Using pandas' scattermatrix, we can check for nonlinear relationships:

In [None]:
from pandas.tools.plotting import scatter_matrix
scatter_matrix(df.drop('sex',1), diagonal='kde')

## Split into train and test sets

In [None]:
from sklearn import cross_validation
# fill in missing code here
X_train, X_test, y_train, y_test =

## Linear Regression 
Now, perform linear regression on the training data.
What are the regression coefficients?

In [None]:
from sklearn import linear_model
# fill in missing code here
lreg_model = 



How well does the model perform on the training data?
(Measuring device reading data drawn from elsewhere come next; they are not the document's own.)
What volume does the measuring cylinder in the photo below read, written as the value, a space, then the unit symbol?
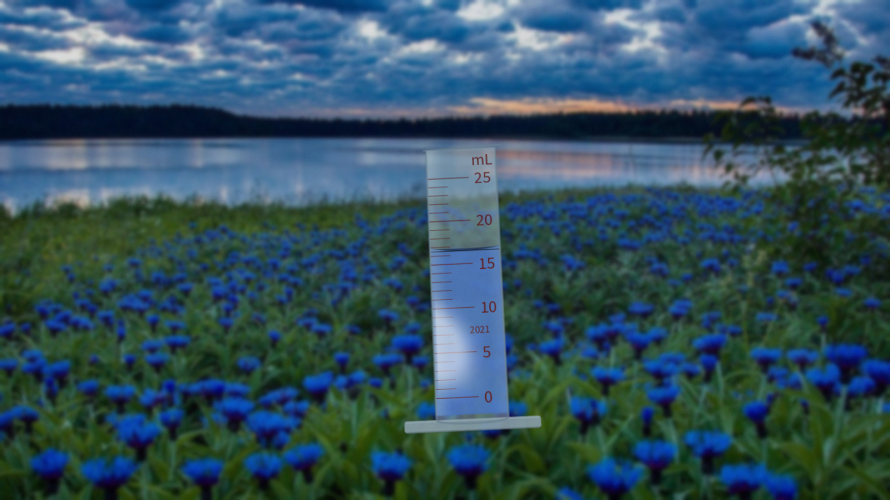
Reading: 16.5 mL
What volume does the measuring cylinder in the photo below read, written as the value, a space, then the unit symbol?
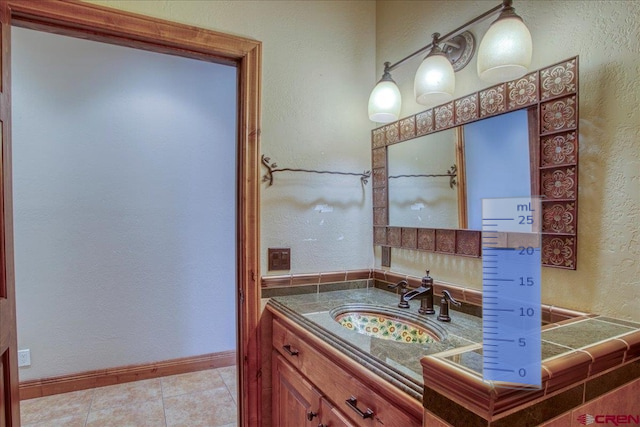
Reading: 20 mL
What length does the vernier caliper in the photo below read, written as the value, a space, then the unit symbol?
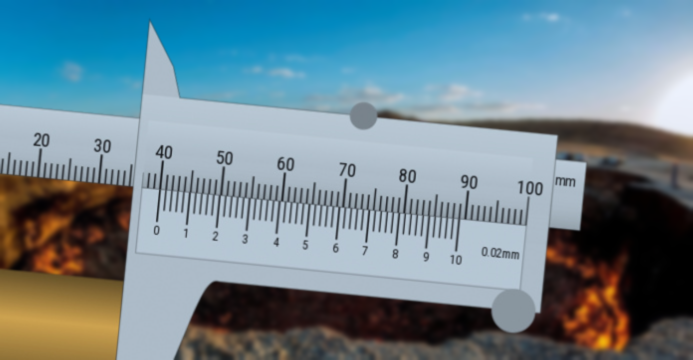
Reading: 40.0 mm
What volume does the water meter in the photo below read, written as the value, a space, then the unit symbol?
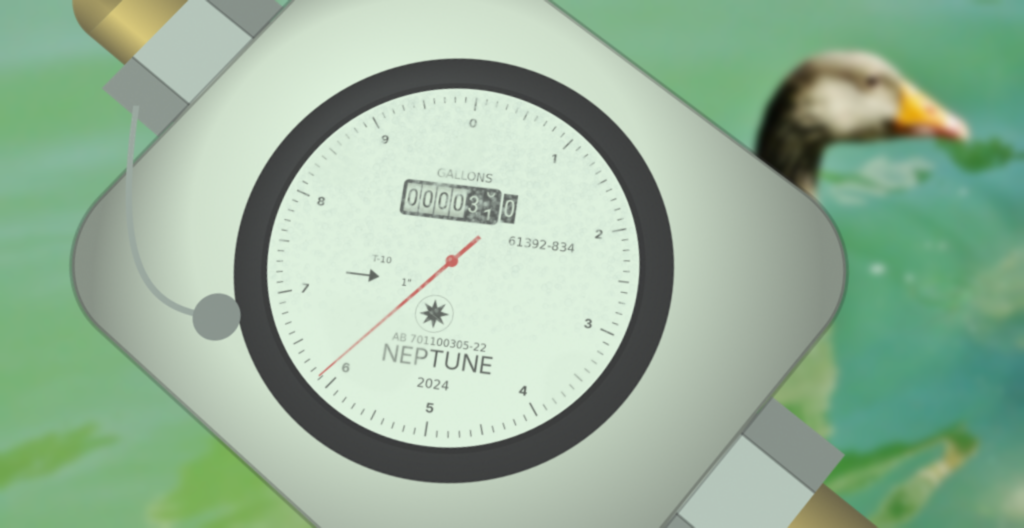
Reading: 306.1 gal
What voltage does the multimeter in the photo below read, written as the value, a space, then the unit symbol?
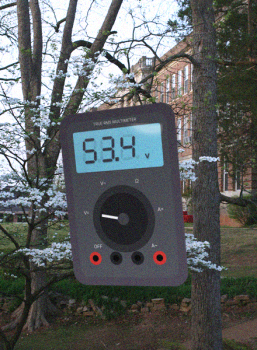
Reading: 53.4 V
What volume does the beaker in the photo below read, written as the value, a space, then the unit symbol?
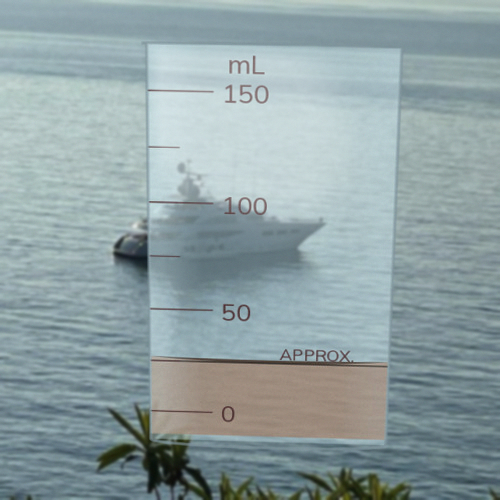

Determine R square.

In [None]:
'R^2 (train): {}'.format(lreg_model.score(X_train, y_train))

How well does the model perform on the test data? Determine R square.

In [None]:
# fill in missing code here

## Ordinary Least Squares using statsmodels

We can use statsmodels to get p values for the model and the coefficients. How many coefficients are significant on the p=0.5 level?

In [None]:
import statsmodels.api as sm
sm_linear = sm.OLS(y_train, X_train)
sm_results = sm_linear.fit()
print sm_results.summary()

## Regularization - Lasso coefficient path

However, we have seen strong (positive and negative) intercorrelations among the predictors, so more predictors may be useful once we eliminate/reduce collinearity. Let's look at what happens when we introduce regularization. Plot the Lasso coefficient path:

In [None]:
from cycler import cycler
def coefficient_path(model, alphas, X, y):
  model = model
  coefs = []
  for a in alphas:
    model.set_params(alpha=a)
    model.fit(X, y)
    coefs.append(model.coef_)
  plt.figure()
  ax = plt.gca()
  ax.set_prop_cycle(cycler('color', ['c', 'm', 'y', 'k', 'b', 'r', 'y', 'g']))
  ax.plot(alphas, coefs)
  ax.set_xscale('log')
  ax.set_xlim(ax.get_xlim()[::-1])  # reverse axis
  plt.xlabel('alpha')
  plt.ylabel('weights')
  plt.title('Coefficients as a function of the regularization')
  plt.axis('tight')
  plt.show()


In [None]:
alphas = np.logspace(-5, 2, 50)
alphas

In [None]:
# call the coefficient_path function with a Lasso model, the alphas, and the training data:
# fill in missing code here

## Lasso: 2 features

Now perform Lasso Regression to build a model with 2 features. What are the coefficients chosen by Lasso?
    

In [None]:
# fill in missing code here
lasso_model =


What are the p values reported by statsmodels for this 2-coefficient model?

In [None]:
sm_linear = sm.GLS(y_train, X_train[:,[2,8]])
sm_results = sm_linear.fit()
print sm_results.summary()

What are the R^2 values (train and test) for the 2 coefficient Lasso model?

In [None]:
# fill in missing code here

## Lasso: 4 features

Now try Lasso Regression with 4 features. What are the coefficients chosen by Lasso?
    

In [None]:
# fill in missing code here
lasso_model = 

What are the p values reported by statsmodels for this 2-coefficient model?

In [None]:
sm_linear = sm.GLS(y_train, X_train[:,[2,3,6,8]])
sm_results = sm_linear.fit()
print sm_results.summary()

What are the R^2 values (train and test) for the 4 coefficient Lasso model?

In [None]:
# fill in missing code here

## Nonlinear regression: k Nearest Neighbors

Even though the predictors and the target variable look rather linearly correlated, let's try if a nonlinear method delivers better performance.

Perform k nearest neighbors regression with different numbers for k and compare accuracies for test and training set.
Does k nearest neighbors regression perform better than linear regression?

(Note: To determine the best k, you would normally use a validation set or perform cross validation. The fact that we compute accuracies on the test set for different values of k is for quick overview only.)

In [None]:
from sklearn import neighbors
n_neighbors = [3,5,10,20,30,40,50]
weight = 'distance'

for n in n_neighbors:
    print('knn (n = {})'.format(n))
    # fill in missing code here
    # pass in number of neighbors and weight
    knn_model = 
    
    print 'R^2 (train): {}, R^2 (test): {}\n'.format(knn_model.score(X_train, y_train), knn_model.score(X_test, y_test))

What's your conclusion regarding KNN regression?